Text section:

Sunday, July 28, 2013

Book Review: Bomb: The Race to Build and Steal the World's Most Dangerous Weapon by Steve Sheinkin

Once again, I found myself deeply engulfed in this non-fiction book which one a Newbery Honor, The Robert F Sibert Medal, YALSA-ALA Winner of the Excellence in Young Adult Nonfiction, and a National Book Award Finalist. It is easy to understand why after reading it.

Steve Sheinkin's Bomb: The Race to Build and Steal the World's Most Dangerous Weapon was fascinating to me, and I learned so much while reading it.

First, Albert Einstein did not help create the Atom Bomb. What Einstein did was send a letter to President Franklin D Roosevelt explaining about a scientific discovery in Germany which has the possibility of creating devastating weapons. The discovery was made by the German chemist, Otto Haun, who discovered the splitting of uranium atoms and the chain-reaction called fission.

Second, President Roosevelt took the information seriously and created a department specifically for beating Germany in the race to build the Atomic Bomb. Robert Oppenheimer, a physicist and professor at Berkley, was given the job. He recruited a top team of scientist from all over the world to see the project through. Their job was to build a bomb before Hitler.

Third, and what I loved most about the book was the espionage angle between the US and the USSR, which I never knew existed during World War II. I grew up in the 80’s cold war era and the arms race to be the country with the most nuclear weapons. My generation grew up with the constant fear and threat of war.

I never knew that a nineteen-year-old American genius and fellow scientist named Ted Hall was be one of the spies that handed over the instructions on how to build a nuclear weapon to the Russians. The book details his reasons for his decisions as a Communist sympathizer. Hall figured that no one nation should have a monopoly on war technology, and since Russia was doing most of the fighting against Germany, it was only fair that the information is shared with them.

After reading this book it was easy for me to see the marketing potential to children in both the history arena and the real spy cat-and-mouse game between the US and Russia.

Exercises to complete:
(1) Please decide whether each statement agrees with the book review, answering yes or no and quoting the words that settle it: (a) Albert Einstein helped create the Atom Bomb. (b) Robert Oppenheimer was a physicist and professor at Berkley. (c) The reviewer grew up in the cold war era of the 1980s.
(2) In the book review, how old is Ted Hall said to be?

Collected data
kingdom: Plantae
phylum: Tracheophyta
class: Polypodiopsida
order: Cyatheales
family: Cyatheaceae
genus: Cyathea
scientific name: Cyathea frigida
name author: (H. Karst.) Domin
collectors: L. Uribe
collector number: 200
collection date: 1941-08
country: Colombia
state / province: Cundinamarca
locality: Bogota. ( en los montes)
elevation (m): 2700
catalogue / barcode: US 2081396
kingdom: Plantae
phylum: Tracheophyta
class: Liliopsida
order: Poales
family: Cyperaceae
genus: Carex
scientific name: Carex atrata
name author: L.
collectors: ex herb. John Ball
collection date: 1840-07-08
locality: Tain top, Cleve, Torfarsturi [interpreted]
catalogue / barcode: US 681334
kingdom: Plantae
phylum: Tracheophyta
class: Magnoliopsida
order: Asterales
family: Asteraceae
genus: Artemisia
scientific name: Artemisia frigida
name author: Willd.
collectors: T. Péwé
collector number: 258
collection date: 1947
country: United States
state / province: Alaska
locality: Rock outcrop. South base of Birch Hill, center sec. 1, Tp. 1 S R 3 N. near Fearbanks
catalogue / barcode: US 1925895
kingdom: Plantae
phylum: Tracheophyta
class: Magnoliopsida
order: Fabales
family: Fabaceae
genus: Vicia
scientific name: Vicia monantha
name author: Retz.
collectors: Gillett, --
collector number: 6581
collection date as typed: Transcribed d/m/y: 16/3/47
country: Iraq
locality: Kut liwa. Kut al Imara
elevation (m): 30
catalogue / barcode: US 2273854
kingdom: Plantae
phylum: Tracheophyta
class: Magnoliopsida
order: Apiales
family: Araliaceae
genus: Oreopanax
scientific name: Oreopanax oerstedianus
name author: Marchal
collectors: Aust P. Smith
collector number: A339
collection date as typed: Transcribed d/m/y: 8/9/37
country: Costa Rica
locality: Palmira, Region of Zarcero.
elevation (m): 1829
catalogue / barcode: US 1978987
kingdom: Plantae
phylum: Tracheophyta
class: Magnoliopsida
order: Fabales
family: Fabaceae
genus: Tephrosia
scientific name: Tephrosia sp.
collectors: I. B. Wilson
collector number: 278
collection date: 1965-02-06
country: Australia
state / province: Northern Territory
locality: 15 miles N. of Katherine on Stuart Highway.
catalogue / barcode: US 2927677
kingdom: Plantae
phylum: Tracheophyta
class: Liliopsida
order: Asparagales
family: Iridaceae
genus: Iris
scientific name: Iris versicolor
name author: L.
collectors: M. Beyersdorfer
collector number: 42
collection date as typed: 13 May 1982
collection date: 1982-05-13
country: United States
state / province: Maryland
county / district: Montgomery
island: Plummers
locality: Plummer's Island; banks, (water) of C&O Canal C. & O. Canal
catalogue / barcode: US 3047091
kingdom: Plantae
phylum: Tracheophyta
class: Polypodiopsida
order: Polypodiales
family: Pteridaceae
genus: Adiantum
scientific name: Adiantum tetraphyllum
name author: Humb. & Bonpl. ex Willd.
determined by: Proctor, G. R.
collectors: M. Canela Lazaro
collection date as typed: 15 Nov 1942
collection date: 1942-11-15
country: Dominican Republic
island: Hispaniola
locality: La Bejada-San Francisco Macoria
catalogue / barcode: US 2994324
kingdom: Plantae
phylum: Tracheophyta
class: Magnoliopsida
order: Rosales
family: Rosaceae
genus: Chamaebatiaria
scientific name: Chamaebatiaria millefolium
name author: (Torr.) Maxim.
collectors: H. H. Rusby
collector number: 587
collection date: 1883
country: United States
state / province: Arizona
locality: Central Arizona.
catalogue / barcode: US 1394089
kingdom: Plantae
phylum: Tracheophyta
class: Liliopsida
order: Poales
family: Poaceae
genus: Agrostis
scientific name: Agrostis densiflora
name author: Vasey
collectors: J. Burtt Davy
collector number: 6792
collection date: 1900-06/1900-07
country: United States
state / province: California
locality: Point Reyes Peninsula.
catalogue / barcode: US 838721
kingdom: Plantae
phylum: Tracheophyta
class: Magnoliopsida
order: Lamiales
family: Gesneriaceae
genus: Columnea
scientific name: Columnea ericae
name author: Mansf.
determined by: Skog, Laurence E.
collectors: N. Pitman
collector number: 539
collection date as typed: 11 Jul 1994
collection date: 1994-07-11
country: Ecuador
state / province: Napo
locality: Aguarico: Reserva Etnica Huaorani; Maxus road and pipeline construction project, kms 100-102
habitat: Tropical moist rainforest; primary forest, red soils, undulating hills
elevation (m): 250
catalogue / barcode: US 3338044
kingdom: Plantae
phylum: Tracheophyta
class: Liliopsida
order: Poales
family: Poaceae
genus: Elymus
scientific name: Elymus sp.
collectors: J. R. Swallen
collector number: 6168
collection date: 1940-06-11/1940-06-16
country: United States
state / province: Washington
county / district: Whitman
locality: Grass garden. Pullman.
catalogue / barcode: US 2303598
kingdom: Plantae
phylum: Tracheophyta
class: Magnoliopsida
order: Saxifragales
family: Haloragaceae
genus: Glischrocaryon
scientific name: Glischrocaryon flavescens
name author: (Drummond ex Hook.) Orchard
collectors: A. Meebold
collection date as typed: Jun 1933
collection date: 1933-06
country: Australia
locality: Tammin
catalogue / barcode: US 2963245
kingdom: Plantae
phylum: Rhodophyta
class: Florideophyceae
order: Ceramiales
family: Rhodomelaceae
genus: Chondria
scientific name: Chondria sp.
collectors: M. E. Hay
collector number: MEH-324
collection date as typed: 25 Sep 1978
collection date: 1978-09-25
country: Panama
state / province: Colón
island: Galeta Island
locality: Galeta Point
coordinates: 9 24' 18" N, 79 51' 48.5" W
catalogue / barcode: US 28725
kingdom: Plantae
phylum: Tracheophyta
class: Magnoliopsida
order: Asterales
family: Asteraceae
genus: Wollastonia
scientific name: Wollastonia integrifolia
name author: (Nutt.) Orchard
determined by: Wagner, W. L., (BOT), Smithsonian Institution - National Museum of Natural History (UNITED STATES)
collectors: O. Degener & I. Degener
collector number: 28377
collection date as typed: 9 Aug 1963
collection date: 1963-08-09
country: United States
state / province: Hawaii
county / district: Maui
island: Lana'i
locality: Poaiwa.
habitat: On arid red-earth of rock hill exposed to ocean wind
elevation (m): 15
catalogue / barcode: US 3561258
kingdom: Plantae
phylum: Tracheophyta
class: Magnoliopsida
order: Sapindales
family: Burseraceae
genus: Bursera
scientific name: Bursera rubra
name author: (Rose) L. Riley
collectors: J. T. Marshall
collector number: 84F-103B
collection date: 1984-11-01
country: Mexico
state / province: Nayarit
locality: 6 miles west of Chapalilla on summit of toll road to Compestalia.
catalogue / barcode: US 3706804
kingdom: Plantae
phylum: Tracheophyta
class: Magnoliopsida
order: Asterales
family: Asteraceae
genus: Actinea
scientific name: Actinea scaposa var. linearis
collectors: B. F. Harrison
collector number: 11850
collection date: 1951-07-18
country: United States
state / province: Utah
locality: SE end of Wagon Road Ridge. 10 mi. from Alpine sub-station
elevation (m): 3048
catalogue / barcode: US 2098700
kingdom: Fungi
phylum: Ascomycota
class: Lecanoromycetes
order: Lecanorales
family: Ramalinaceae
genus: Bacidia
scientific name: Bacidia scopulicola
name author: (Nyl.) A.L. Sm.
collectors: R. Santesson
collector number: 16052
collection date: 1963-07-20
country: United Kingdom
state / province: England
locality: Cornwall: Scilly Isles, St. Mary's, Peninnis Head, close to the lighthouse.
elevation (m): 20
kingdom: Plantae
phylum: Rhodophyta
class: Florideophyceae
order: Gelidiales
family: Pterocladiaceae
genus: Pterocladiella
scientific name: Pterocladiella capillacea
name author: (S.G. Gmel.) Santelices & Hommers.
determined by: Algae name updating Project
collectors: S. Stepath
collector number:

Solutions for each task:
(1)
(a) No: "First, Albert Einstein did not help create the Atom Bomb."
(b) Yes: "Robert Oppenheimer, a physicist and professor at Berkley, was given the job."
(c) Yes: "I grew up in the 80’s cold war era"

(2) Nineteen years old.